Exercise task:
Identify every line in the entries below that contains the word "Masks", and copy each of those lines in full.

Entries from a segmentation dataset
= = = = =

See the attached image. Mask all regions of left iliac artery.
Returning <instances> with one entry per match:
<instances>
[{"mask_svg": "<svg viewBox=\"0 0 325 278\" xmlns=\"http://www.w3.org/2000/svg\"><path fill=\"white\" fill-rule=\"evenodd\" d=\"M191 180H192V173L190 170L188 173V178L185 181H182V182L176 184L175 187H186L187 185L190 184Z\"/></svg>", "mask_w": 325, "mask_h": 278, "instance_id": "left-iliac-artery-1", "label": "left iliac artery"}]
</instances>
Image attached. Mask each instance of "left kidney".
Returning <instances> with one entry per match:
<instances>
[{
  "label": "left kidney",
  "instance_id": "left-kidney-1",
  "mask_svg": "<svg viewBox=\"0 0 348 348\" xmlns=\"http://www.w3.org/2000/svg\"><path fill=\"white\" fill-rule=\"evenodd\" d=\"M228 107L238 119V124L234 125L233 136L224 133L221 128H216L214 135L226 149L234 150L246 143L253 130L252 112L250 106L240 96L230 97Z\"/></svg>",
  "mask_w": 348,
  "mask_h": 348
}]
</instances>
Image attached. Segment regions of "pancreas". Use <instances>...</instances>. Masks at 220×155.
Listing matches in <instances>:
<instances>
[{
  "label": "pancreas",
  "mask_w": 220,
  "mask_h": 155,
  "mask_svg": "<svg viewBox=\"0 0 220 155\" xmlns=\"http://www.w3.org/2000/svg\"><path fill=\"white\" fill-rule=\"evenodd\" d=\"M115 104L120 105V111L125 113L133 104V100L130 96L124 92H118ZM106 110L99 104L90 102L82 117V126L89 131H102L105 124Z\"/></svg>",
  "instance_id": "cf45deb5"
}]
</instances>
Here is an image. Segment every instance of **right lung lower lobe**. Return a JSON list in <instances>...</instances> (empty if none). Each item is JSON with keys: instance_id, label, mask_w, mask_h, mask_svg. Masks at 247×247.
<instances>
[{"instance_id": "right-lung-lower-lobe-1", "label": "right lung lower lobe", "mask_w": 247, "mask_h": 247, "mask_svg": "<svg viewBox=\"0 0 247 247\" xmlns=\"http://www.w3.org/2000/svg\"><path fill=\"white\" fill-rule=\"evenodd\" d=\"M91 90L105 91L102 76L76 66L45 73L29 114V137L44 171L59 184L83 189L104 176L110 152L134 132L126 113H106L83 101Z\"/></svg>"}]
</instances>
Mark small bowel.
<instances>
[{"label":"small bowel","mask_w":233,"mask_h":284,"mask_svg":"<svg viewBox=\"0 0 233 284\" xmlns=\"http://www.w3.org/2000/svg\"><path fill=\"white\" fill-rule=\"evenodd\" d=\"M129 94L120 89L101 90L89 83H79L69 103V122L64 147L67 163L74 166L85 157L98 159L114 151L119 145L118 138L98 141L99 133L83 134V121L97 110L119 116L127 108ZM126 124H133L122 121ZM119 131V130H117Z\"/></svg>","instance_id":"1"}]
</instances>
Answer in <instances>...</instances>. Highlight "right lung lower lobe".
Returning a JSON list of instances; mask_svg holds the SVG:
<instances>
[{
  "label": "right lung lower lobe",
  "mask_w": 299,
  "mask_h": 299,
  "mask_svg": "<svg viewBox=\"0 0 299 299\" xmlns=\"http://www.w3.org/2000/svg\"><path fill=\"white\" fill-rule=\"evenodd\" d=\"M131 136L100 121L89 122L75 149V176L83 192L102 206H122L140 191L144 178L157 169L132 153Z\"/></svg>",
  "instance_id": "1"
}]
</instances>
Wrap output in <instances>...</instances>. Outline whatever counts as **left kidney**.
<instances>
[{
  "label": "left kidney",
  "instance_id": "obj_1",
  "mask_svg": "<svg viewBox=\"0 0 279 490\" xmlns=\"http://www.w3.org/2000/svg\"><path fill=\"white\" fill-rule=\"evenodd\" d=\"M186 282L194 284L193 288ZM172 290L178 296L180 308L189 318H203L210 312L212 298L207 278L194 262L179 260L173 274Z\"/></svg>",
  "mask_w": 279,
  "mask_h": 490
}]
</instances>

= = = = =

Written solution:
Image attached. Segment regions of "pancreas". Use <instances>...</instances>. Masks at 220×155.
Here is an image. Segment every instance of **right lung lower lobe**. Return a JSON list in <instances>...</instances> (empty if none). Each item is JSON with keys: instance_id, label, mask_w, mask_h, mask_svg. Masks at 247×247.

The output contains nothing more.